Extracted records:
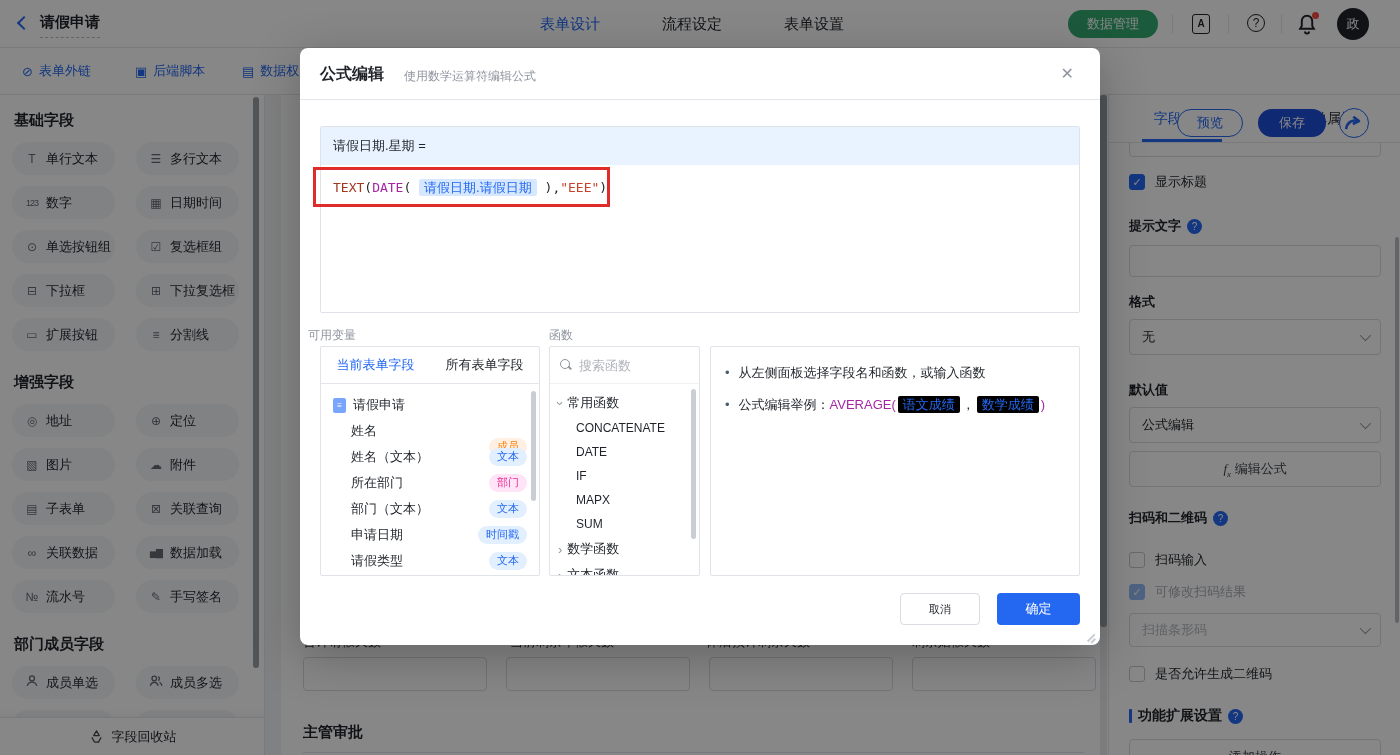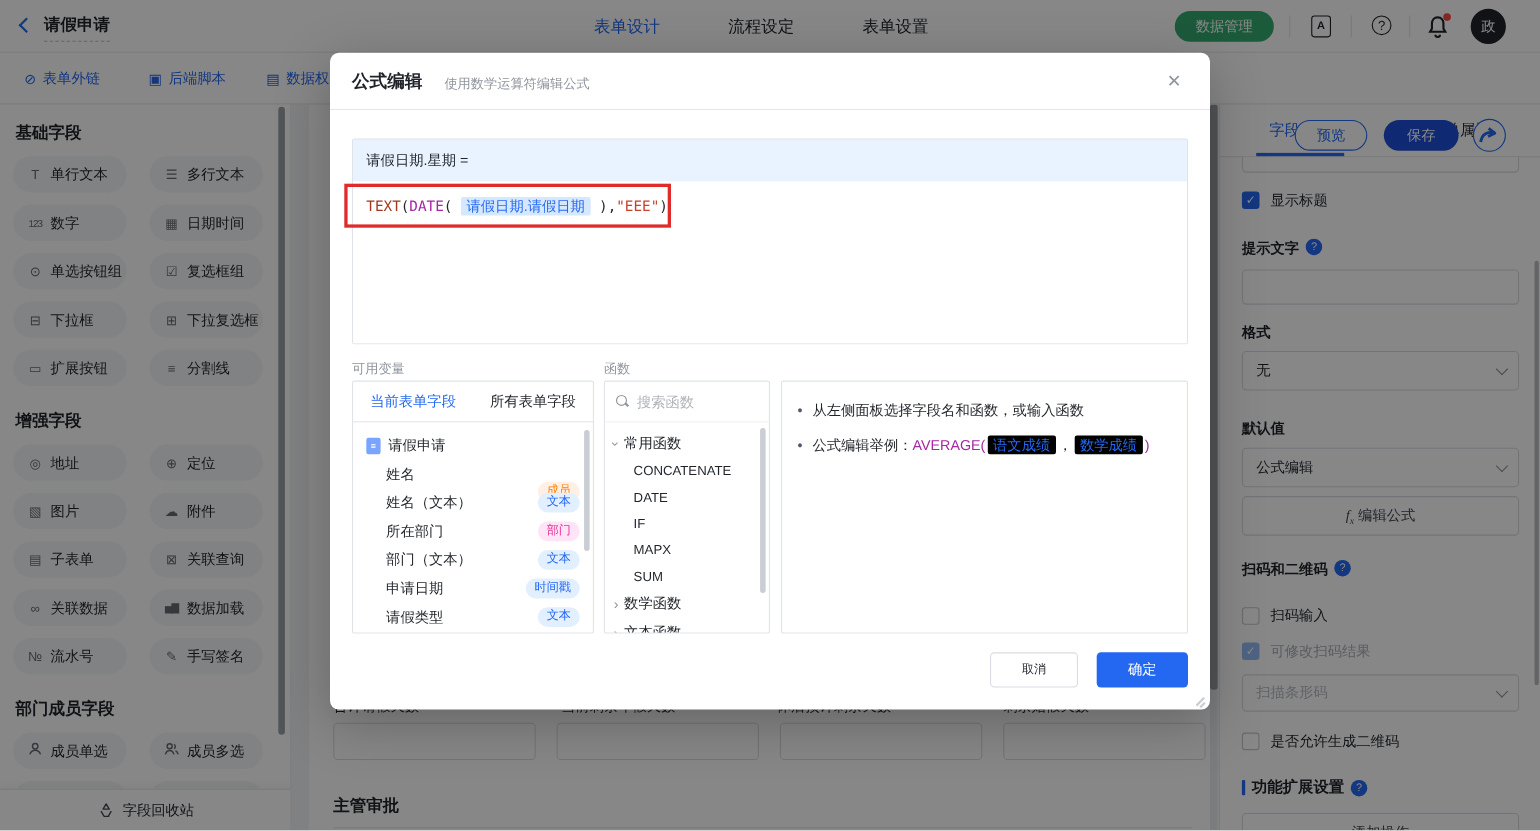--- a/index.html
+++ b/index.html
@@ -88,21 +88,21 @@
     width:80px; height:3px; background:#2468f2; }
   .rp-scroll { position:absolute; left:0; top:48px; width:292px; height:612px; overflow:hidden; padding:0 20px; }
   .rp-input { width:252px; height:34px; border:1px solid #d9dce3; border-radius:4px; background:#fff; }
   .rp-input.clipped { margin-top:-20px; }
   .cbrow { display:flex; align-items:center; gap:10px; font-size:13px; color:#1f2329; cursor:pointer; }
   .cb { width:16px; height:16px; border:1px solid #c2c6cf; border-radius:3px; background:#fff; flex:0 0 16px;
     text-align:center; line-height:15px; font-size:11px; color:#fff; }
   .cb.checked { background:#2468f2; border-color:#2468f2; }
   .cb.checked-dis { background:#94bcf7; border-color:#94bcf7; }
   .cbrow.dis { color:#a9adb5; }
-  .rp-label { font-size:13px; color:#1f2329; font-weight:bold; display:flex; align-items:flex-start; gap:6px; }
+  .rp-label { font-size:13px; color:#1f2329; font-weight:bold; display:flex; align-items:center; gap:6px; }
   .qmark { width:15px; height:15px; border-radius:50%; background:#2468f2; color:#fff; font-size:10px;
     font-weight:normal; text-align:center; line-height:15px; }
   .select { width:252px; height:36px; border:1px solid #d9dce3; border-radius:4px; background:#fff;
     display:flex; align-items:center; justify-content:space-between; padding:0 12px; font-size:13px;
     color:#1f2329; cursor:pointer; }
   .select.dis { color:#b5b9c0; cursor:default; }
   .chev { width:8px; height:8px; border-right:1.5px solid #8f959e; border-bottom:1.5px solid #8f959e;
     transform:rotate(45deg) translateY(-2px); }
   .rp-btn { width:252px; height:36px; border:1px solid #d9dce3; border-radius:4px; background:#fff;
     font-size:13px; color:#42464e; text-align:center; line-height:34px; cursor:pointer; }
@@ -474,21 +474,21 @@
       <span class="m-close">✕</span>
     </div>
 
     <div class="f-editor">
       <div class="f-target">请假日期.星期 =</div>
       <div class="f-body">
         <div class="f-line"><span class="tk-f1">TEXT</span><span>(</span><span class="tk-f2">DATE</span><span>(</span> <span class="tk-chip">请假日期.请假日期</span> <span>)</span><span>,</span><span class="tk-str">"EEE"</span><span>)</span></div>
       </div>
     </div>
 
-    <div class="m-sec-label" style="left:20px; top:279px">可用变量</div>
+    <div class="m-sec-label" style="left:8px; top:279px">可用变量</div>
     <div class="panel var-panel">
       <div class="vp-tabs">
         <div class="vp-tab active">当前表单字段</div>
         <div class="vp-tab">所有表单字段</div>
       </div>
       <div class="vtree">
         <div class="vroot">
           <span class="docicon">≡</span>
           <span>请假申请</span>
         </div>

Exercise details
Search the records for the string "items", and copy every line that holds it.

Task output
   .cbrow { display:flex; align-items:center; gap:10px; font-size:13px; color:#1f2329; cursor:pointer; }
-  .rp-label { font-size:13px; color:#1f2329; font-weight:bold; display:flex; align-items:flex-start; gap:6px; }
+  .rp-label { font-size:13px; color:#1f2329; font-weight:bold; display:flex; align-items:center; gap:6px; }
     display:flex; align-items:center; justify-content:space-between; padding:0 12px; font-size:13px;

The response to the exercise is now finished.